Sepuluh Penentu Sukses
Menjelang penerimaan raport, dunia maya selalu riuh. Berbagai postingan soal nilai raport, indeks prestasi kumulatif (IPK) wara-wiri di lini masa Facebook (FB) dan status Whattsapp (WA).
Tuan Guru tertarik pada sebuah postingan di FB menggelitik dunia pendidikan berjudul Mematahkan Mitos NEM, IPK dan Ranking. Tuan Guru mengedit beberapa bagian, tapi tidak mengurangi makna.
“Saya seorang dokter memiliki nilai IP yang rendah. Saat masih duduk di bangku sekolah dasar (SD), pernah naik kelas percobaan. Nilai Matematika 4,” tulis postingan itu.
Selain itu, tulis postingan itu saat duduk di bangku SMP dan SMA juga selalu mendapatkan rangking corot (peringkat terbawah).
“Tapi saya melakukan hampir sepuluh hal ini,” tulisnya, melampirkan sebuah artikel karya seorang Professor.
Tulisan itu, mengurai tiga hal ternyata tidak terlalu berpengaruh terhadap kesuksesan, yakni nilai rapor, IPK dan rangking. Sang Guru Besar itu menceritakan, mengalamannya mengarungi dunia pendidikan selama 22 tahun (1 tahun TK, 6 tahun SD, 6 tahun SMP-SMA, 4 tahun S1, 5 tahun S2 dan S3).
Kemudian, mengajar selama 15 tahun di universitas di 3 negara maju (Amerika Serikat, Korsel, Australia) dan Indonesia. Ia mengaku, menjadi saksi betapa tidak relevannya ketiga konsep di atas terhadap kesuksesan.
Dugaannya didukung sebuah riset Thomas J.Stanley yang memetakan 100 faktor berpengaruh terhadap tingkat kesuksesan seseorang berdasarkan survei terhadap 733 millioner di US.
Hasil penelitiannya ternyata nilai yang baik (yakni NEM, IPK dan rangking) hanyalah faktor sukses urutan ke-30. Sementara faktor IQ pada urutan ke-21, dan bersekolah di universitas/sekolah favorit di urutan ke-23.
“Anak Anda memiliki nilai raport rendah Tidak masalah. Paling banter akibatnya tidak bisa masuk sekolah favorit. Yang menurut hasil riset, tidak terlalu pengaruh terhadap kesuksesan,” tulis artikel itu.
Lalu apa faktor yang menentukan kesuksesan seseorang itu? Menurut riset Stanley berikut ini sepuluh faktor teratas yang akan mempengaruhi kesuksesan:
1. Kejujuran (being honest with all people)
2. Disiplin keras (being well-disciplined)
3. Mudah bergaul atau friendly (getting along with people)
4. Dukungan pendamping (having a supportive spouse)
5. Kerja keras (working harder than most people)

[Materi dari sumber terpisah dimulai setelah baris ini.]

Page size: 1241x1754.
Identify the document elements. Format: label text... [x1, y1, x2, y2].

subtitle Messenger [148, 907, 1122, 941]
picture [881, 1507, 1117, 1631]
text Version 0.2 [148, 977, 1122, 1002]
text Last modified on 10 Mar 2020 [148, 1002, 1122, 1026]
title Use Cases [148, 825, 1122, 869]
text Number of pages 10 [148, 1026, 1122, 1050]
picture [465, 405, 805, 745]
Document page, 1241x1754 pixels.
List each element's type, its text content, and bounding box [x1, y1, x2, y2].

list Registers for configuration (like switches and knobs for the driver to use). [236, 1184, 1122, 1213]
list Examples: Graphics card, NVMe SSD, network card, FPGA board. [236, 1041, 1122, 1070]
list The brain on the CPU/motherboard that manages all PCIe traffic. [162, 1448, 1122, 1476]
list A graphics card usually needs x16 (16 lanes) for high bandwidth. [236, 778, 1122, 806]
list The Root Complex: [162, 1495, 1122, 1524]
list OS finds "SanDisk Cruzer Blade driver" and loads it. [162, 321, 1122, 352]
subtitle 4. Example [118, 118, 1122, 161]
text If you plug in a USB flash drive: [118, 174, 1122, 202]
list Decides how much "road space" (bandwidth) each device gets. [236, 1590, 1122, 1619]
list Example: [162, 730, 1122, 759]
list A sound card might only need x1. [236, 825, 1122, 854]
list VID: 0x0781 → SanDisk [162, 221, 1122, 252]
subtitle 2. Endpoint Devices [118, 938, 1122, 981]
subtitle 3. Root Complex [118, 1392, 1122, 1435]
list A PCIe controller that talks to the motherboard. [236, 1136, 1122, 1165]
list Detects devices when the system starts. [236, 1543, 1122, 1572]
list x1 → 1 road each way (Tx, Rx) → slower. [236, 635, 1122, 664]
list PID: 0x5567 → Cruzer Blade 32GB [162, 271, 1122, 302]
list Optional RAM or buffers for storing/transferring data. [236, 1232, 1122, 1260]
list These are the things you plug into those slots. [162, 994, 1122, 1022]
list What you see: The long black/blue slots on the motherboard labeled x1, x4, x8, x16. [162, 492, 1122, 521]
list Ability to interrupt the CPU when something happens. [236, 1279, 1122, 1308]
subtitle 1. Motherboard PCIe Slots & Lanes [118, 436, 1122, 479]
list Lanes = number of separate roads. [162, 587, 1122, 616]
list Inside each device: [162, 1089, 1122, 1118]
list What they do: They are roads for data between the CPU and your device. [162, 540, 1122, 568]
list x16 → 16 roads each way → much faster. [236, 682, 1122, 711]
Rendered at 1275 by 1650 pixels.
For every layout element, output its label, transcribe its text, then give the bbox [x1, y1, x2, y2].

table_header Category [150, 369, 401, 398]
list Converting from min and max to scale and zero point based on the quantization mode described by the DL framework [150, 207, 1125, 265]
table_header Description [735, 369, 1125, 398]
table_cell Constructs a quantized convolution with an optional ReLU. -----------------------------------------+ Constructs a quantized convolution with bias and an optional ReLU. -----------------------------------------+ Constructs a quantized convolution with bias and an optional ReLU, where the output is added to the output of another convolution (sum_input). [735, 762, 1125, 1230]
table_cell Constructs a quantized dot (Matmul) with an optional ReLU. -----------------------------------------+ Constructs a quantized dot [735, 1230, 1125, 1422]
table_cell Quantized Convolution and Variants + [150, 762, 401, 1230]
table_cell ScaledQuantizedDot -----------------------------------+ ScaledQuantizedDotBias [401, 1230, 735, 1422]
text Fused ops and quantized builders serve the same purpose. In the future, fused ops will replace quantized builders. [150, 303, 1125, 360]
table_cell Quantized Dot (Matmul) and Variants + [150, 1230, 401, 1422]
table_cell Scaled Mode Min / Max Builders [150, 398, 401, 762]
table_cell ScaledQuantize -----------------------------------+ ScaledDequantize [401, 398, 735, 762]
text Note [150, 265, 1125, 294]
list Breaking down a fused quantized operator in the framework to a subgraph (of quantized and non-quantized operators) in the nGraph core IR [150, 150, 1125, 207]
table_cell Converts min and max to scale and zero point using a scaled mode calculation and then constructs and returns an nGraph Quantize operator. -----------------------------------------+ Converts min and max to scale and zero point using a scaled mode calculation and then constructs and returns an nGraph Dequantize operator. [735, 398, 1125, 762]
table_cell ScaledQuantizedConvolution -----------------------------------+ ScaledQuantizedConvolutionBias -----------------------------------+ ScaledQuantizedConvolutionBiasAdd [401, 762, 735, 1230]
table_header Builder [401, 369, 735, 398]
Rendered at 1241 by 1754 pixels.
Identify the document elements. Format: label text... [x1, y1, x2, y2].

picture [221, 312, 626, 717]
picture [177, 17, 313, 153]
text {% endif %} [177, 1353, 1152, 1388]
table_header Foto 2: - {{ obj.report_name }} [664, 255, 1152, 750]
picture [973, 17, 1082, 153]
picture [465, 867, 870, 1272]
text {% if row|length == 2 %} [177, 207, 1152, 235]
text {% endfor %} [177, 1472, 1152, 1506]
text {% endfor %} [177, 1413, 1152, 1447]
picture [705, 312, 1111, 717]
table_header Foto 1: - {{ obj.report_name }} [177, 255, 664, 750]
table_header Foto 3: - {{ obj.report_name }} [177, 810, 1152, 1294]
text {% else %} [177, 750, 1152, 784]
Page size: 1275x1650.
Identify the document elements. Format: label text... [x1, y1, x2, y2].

6. Kecintaan pada yang dikerjakan (loving my career/business)
7. Kepemimpinan (having strong leadership qualities)
8. Kepribadian kompetitif atau mampu berkompetisi (having a very competitive spirit/personality)
9. Hidup teratur (being very well-organized)
10. Kemampuan menjual ide atau kreatif/inovatif (having an ability to sell my ideas/products)
Kesepuluh faktor di atas, tulis artikel itu, tidak terjangkau dengan NEM dan IPK. Bahkan, dalam kurikulum semua tertulis di atas itu dikategorikan sebagai softskill.
Biasanya peserta didik memperolehnya dari kegiatan di ekstrakurikuler. Setiap sekolah memiliki ekstrakurikuler untuk mengembangkan bakat dan potensi peserta didik.
Bagi Tuan Guru mencontohkan, sikap jujur, kerja keras, disiplin belajar paling penting. Selain itu, membiasakan aktivitas membaca agar anak didik bisa berpikir logis dan kritis.
Pendidikan itu bukan semata -mata mencari kesuksesan, tapi proses belajar mengajar yang sungguh-sungguh akan mengantar anak membedakan mana yang benar dan salah, persiapan menghadapi dunia kerja, dan mengantar menuju kebahagiaan.
Lalu bagaimana mengukur kesuksesan pedidikan jika tidak ada fase evaluasi. Fase ini memastikan keberhasilan pendidikan di sekolah. Hasil evaluasi itu berisi angka-angka yang akan menghasilkan peringkat.
Hasil evaluasi ini mestinya menjadi alat mengetahui titik lemah anak didik, menjadi acuan bagi guru dan orang tua mengembangkan potensi anak. Setiap anak memiliki kelebihan. (*)
Ilustrasi belajar (english.com)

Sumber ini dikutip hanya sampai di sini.